Die SAP Data Warehouse Cloud (DWC) bietet vielfältige Möglichkeiten für den Aufbau von Datenmodellen, die anschließend für Reports in der SAP Analytics Cloud (SAC) genutzt werden. Vor allem bei größeren und umfangreichen Datenmodellen ist die Performance dabei ein essenzieller Faktor. Sie spielt spätestens dann eine Rolle, wenn auf Grundlage des Datenmodells aus der SAP DWC eine Story in der SAC gebaut wird und die Ladezeiten der verschiedenen Tabellen und Grafiken sehr lange sind.

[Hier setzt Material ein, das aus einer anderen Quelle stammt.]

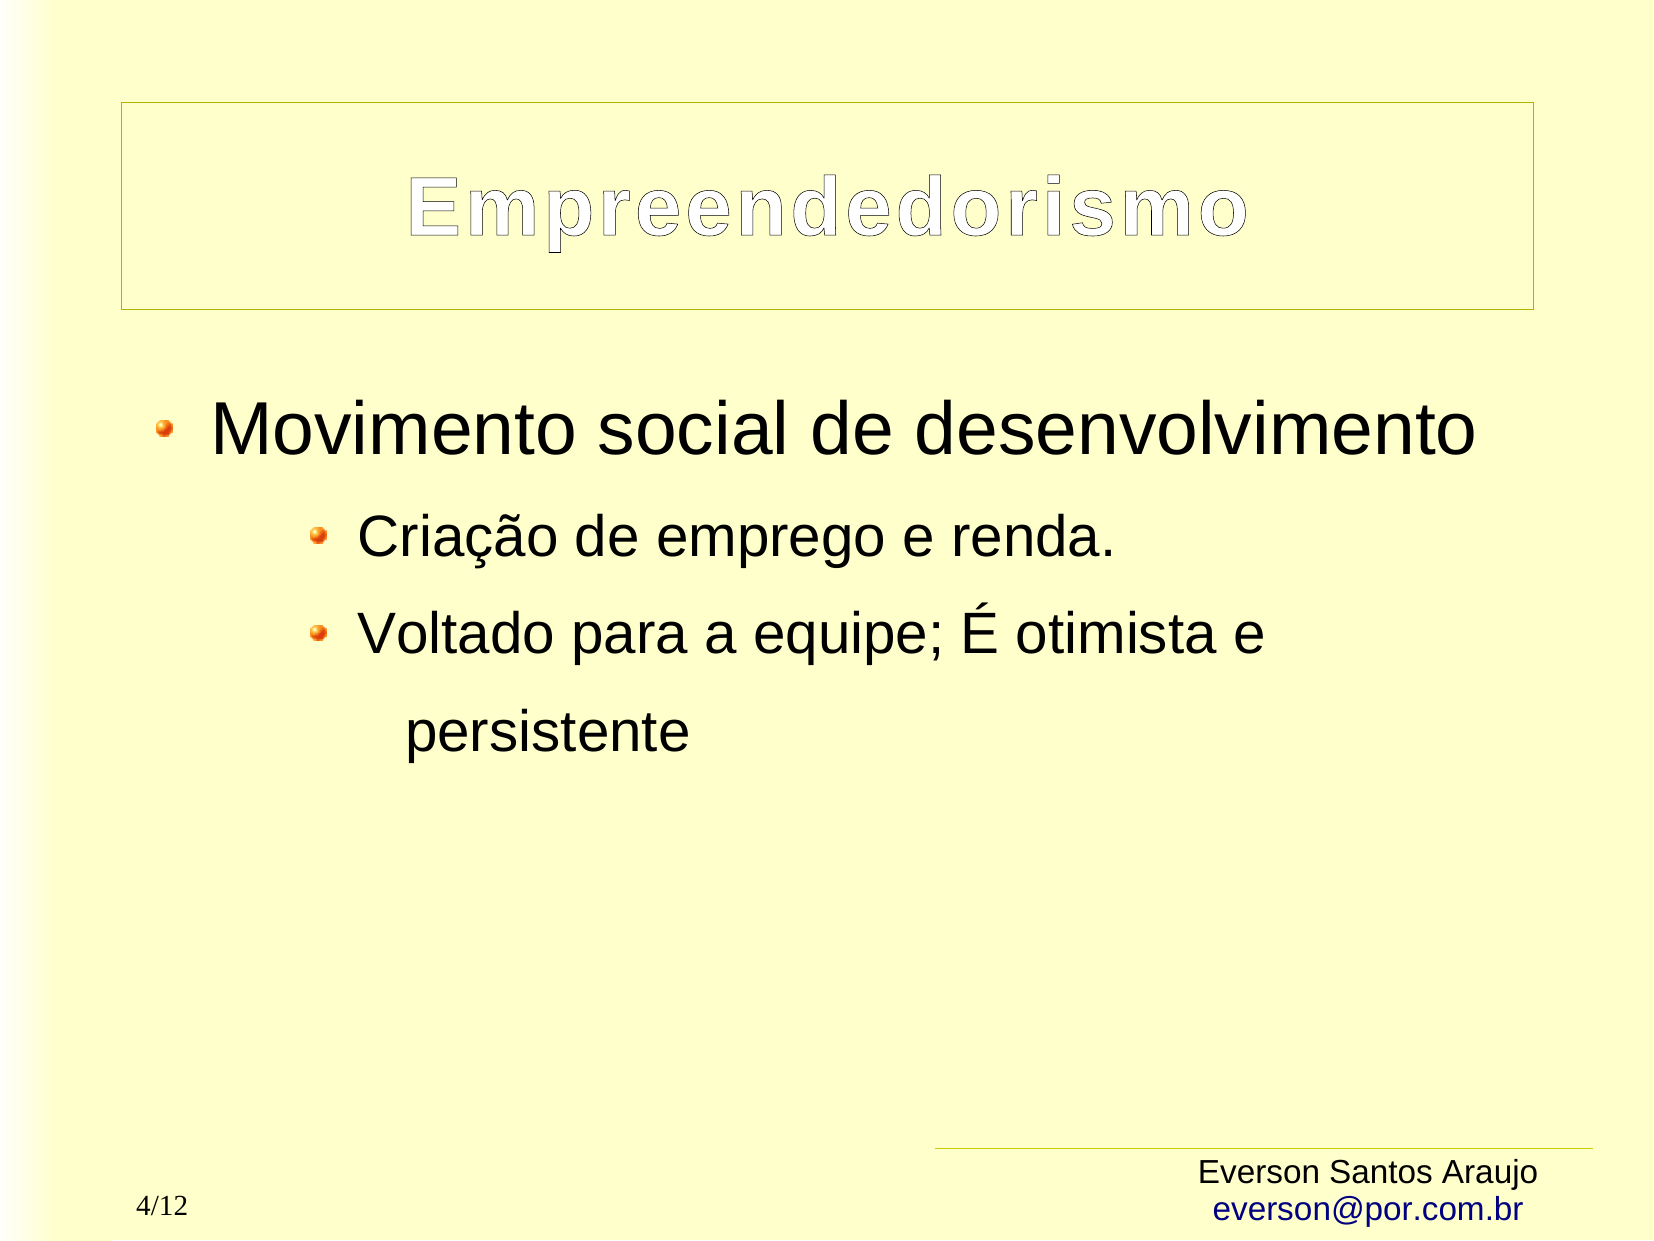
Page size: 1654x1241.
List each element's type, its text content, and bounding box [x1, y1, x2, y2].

list Movimento social de desenvolvimento Criação de emprego e renda. Voltado para a equipe; É otimista e persistente [121, 344, 1534, 1127]
title Empreendedorismo [121, 102, 1534, 311]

Optionen für höhere Performance

Um die Performance der Datenmodelle zu verbessern, stellt die SAP Data Warehouse Cloud verschiedene Optionen bereit. Sowohl mit verschiedenen Join-Kardinalitäten bei den Views als auch mit Assoziationen, bei denen Entitäten intelligent miteinander verknüpft werden, lassen sich optimierte Abfragezeiten erzielen.

 

SQL View

Mithilfe von SQL bzw. SQL Skript können Anwender Views in der SAP Data Warehouse Cloud erstellen. Die Views werden aus Tabellen bzw. einzelnen Tabellenspalten miteinander gejoint. Dank der In-Memory-Technologie der HANA-Datenbank laufen die Berechnungen und Abbildungen der verschiedenen Logiken „on the fly“ ab, sodass die Datensätze nicht dupliziert werden müssen. Das ermöglicht ein Reporting mit Echtzeitdaten.

 

Graphical View

Der Graphical Join richtet sich an Nutzer, die den Aufbau eines Datenmodells in visualisierter Form vornehmen und kein Coding verwenden möchten. Ein solcher View besticht mit seiner guten Übersichtlichkeit, die es leichter nachvollziehbar macht, aus welchen Tabellen und Tabellenspalten sich der View zusammensetzt. Der View verfügt über die identischen Funktionen wie beim SQL Join.

 

Assoziationen

Assoziationen sind in der SAP Data Warehouse Cloud in der Lage, Beziehungen zwischen verschiedenen Entitäten intelligent miteinander zu verknüpfen. Diese Option steht sowohl im SQL View als auch im Graphical View zur Verfügung. Die SAP DWC erkennt automatisch, ob sich eine Beziehung zwischen den verschiedenen Entitäten herstellen lässt, und führt diese Verbindung aus. Die intelligente Verknüpfung der Entitätsbeziehungen trägt maßgeblich zu einer schnelleren Performance des Datenmodells bei.

 

Bester Kompromiss aus Performance und Usability

Neben der Performance ist für die Modellierung auch eine gute Usability der Views wichtig. Vor diesem Hintergrund stellen Assoziationen die erste Wahl dar. Bei ihnen ist für den Nutzer des Views auf den ersten Blick ersichtlich, welche Dimensionen aus einer anderen Tabelle stammen.

 

Mit Blick auf die genannten Kriterien lässt sich zusammenfassen, dass bei der Modellierung vorzugsweise Assoziationen angewendet werden sollten. Denn sie bieten gleichermaßen Vorteile bei der Usability und bei der Performance der Views. Ist eine Assoziation nicht möglich, sollten Joins mit entsprechenden Kardinalitäten zur Anwendung kommen. Damit lassen sich in puncto Performance ebenfalls hervorragende Ergebnisse erzielen.